Валентина Шуликовская

Eng    

 
 

От Homo sapiens faber к Homo in tempŏre [1]

…Бесстрашие – пусть будет твой пароль,

 

Когда тебя ведут, ведут сквозь строй

От самого рождения до смерти

По безупречно горестной кривой,

 

Которую ни взвесить, ни измерить.

И, вспыхивая, гаснет твое Я,

Способное запоминать и верить

 

Сквозь плоские картины бытия,

В которые тебя лицом швыряют.

И это – жизнь бесценная твоя!

 

Один из наиболее верных способов ощутить бессилие своего интеллекта – это попытаться разглядеть сколь угодно далекое будущее, как лично свое, так и общее, человеческое. С детства нас учат жить так, словно жизнь потенциально бесконечна. Правильным считается умение в любом возрасте отбрасывать прошлое и надеяться на что-то лучшее в будущем, ставить перед собой цель и достигать ее. Тот факт, что однажды этого будущего не станет, принято словно бы не замечать, и в любой культуре существует целый ряд установлений, призванных правильно ориентировать нас в отношении к смерти, независимо от того, что под ней понимать: небытие, загробную жизнь или череду реинкарнаций. Действительно, постоянное осознание грядущего небытия способно любого человека превратить в «постороннего» в стиле Камю. Но если каждому из нас знакомо то чувство ужаса и отвращения, которое охватывает человека при мысли о конечности его существования, то недостаток воображения, к счастью, мешает большинству людей по-настоящему представить себе бесконечно долгую жизнь – и ощутить не меньший ужас и не меньшее отвращение. Вера в загробную жизнь еще не означает ответа на вопрос, чего ждут, какие цели ставят, на что надеются обитатели наших будущих миров, а представить себе существование, лишенное привычной духовной деятельности, практически невозможно. Бесцельный поток перевоплощений также означает бессмысленность существования, а если перевоплощения происходят направленно, ради достижения какого-то иного, лучшего состояния (условно назовем его нирваной), то опять-таки непонятно, к чему должна стремиться душа, этого состояния достигшая. Все вышесказанное, относящееся к индивидуальной жизни, справедливо и в масштабах человечества, независимо от того, чего мы ждем: царствия Божьего, грядущей гибели Вселенной или бесконечного повторения ее истории. Можно сказать, что для адекватного описания отдаленного будущего необходимы модели столь же сингулярные, как и для описания отдаленного прошлого (возникновения Вселенной).
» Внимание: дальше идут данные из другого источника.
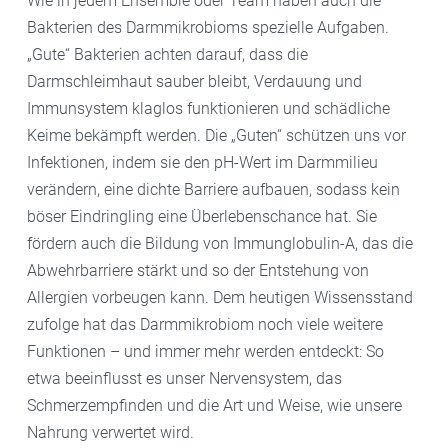
Wie in jedem Ensemble oder Team haben auch die
Bakterien des Darmmikrobioms spezielle Aufgaben.
„Gute“ Bakterien achten darauf, dass die
Darmschleimhaut sauber bleibt, Verdauung und
Immunsystem klaglos funktionieren und schädliche
Keime bekämpft werden. Die „Guten“ schützen uns vor
Infektionen, indem sie den pH-Wert im Darmmilieu
verändern, eine dichte Barriere aufbauen, sodass kein
böser Eindringling eine Überlebenschance hat. Sie
fördern auch die Bildung von Immunglobulin-A, das die
Abwehrbarriere stärkt und so der Entstehung von
Allergien vorbeugen kann. Dem heutigen Wissensstand
zufolge hat das Darmmikrobiom noch viele weitere
Funktionen – und immer mehr werden entdeckt: So
etwa beeinflusst es unser Nervensystem, das
Schmerzempfinden und die Art und Weise, wie unsere
Nahrung verwertet wird.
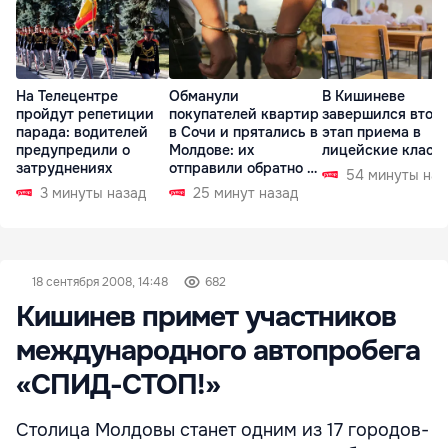
На Телецентре
Обманули
В Кишиневе
пройдут репетиции
покупателей квартир
завершился втор
парада: водителей
в Сочи и прятались в
этап приема в
предупредили о
Молдове: их
лицейские класс
затруднениях
отправили обратно в
54 минуты наз
РФ
3 минуты назад
25 минут назад
18 сентября 2008, 14:48
682
Кишинев примет участников
международного автопробега
«СПИД-СТОП!»
Столица Молдовы станет одним из 17 городов-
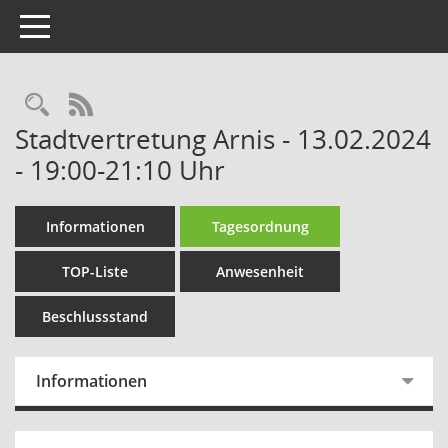
Toggle navigation
Rechercheauswahl
RSS-Feed
Stadtvertretung Arnis - 13.02.2024
- 19:00-21:10 Uhr
Informationen
Tagesordnung
TOP-Liste
Anwesenheit
Beschlussstand
Informationen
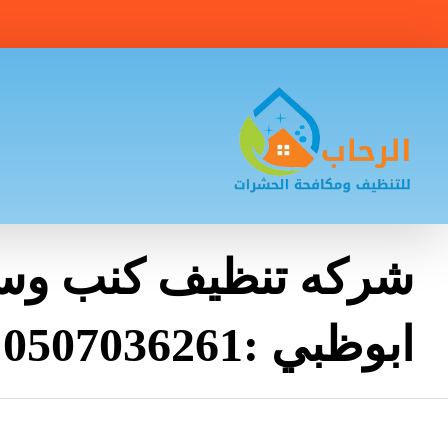
شركه تنظيف كنب وس
ابوظبي :0507036261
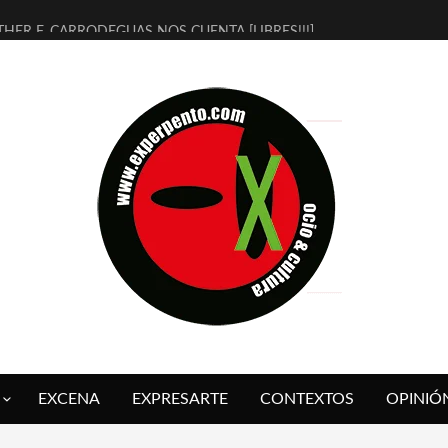
THER F. CARRODEGUAS NOS CUENTA [LIBRES!!!]
ERRA DE GUAPES] DE SANDRA MONFORT
LECTRA JONDA] DE JUAN GUERRERO ZAMORA
MBRE 4, LA ESCUELA DEL DIRECTOR TEATRAL CLAUDIO TOLCACHIR
 AÑOS (NO ES NADA) DE LA KATARSIS DEL TOMATAZO
LITARES JUDÍAS EN #EXVITA
BALDOMEROS REINVENTAN [BITÁCORA 3.0] EN EXVITA
RSHALL FLASH PRESENTA EN EXVITA [RELATIVA SENCILLEZ]
FRE BARDAGÍ EN EXVITA INTERPRETANDO A SERRAT
RCH PRESENTA [CURSO DE ARMONÍA PERSECUTORIA] EN EXVITA
EXCENA
EXPRESARTE
CONTEXTOS
OPINIÓ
В действительности любая из указанных систем взглядов неявно основана на гипотезе о том, что наше восприятие времени – единственно возможное и неизменное. Постоянно пытаясь преобразовать пространство, человек никогда не ставил задачу о преобразовании времени или хотя бы об изменении своего отношения к нему: и то, и другое считается одинаково невозможным. Между тем переосмысление времени, связанное с существенным изменением психики, невозможно не более и не менее, чем сам факт существования нашего мира (совершенно невероятного с научной точки зрения), зарождения жизни или появления разума и души у конгломерата белковых молекул. И неважно, потребуется для него «первотолчок» Всевышнего или какая-нибудь бифуркация. В результате может возникнуть иная форма существования человека, которую мы условно будем называть Homo in tempŏre.

На самом деле потенциальные Homo in tempŏre, то есть люди, способные к иному восприятию времени, вполне могут существовать уже сейчас. Ребенок, родившийся Homo in tempŏre, ни анатомически, ни интеллектуально ничем не отличается от прочих людей, но с самого раннего младенчества он часто ставит окружающих в тупик тем, что не желает безвозвратно взрослеть и изменяться. Homo in tempŏre предпочел бы прожить свою жизнь вразбивку, перемешивая детство со взрослостью, молодость – со старостью. Как в книгах, которые он, выучившись читать, перечитывает по многу раз, перелистывая их в разные стороны, прокручивая ленту событий от начала к концу и от конца к началу. Как в видеофильмах, которые он любит смотреть, перемешивая эпизоды. Эти дети любят разглядывать картинки, радуясь, что всегда можно вернуться от одной части полотна к другой, что глаза обегают картину в произвольном порядке. Невозможность проделать то же самое с собственной жизнью вызывает у них интуитивный протест.

Рисунок 1

Несколько позже, по-видимому, с наступлением полового созревания, Homo in tempŏre начинает испытывать спонтанные изменения сознания, кото­рые характеризуются необычным ощущением сво­его Я во времени. Если представить сознание сов­ременного человека в виде картинки (рисунок 1), то мы увидим, что в каждый момент времени абсолютный максимум приходится на состояние «сейчас», несоизмеримо меньшая часть сознания распределена между прошлым (память), и еще меньшая часть связана с будущим (предчувствия). Иногда, во сне, в трансе, оказывается возможным сократить этот разрыв между одним настоящим моментом и всеми остальными, заставив человека заново пережить какие-то картины прошлого и – иногда, намного реже и с меньшей интенсивностью – будущего.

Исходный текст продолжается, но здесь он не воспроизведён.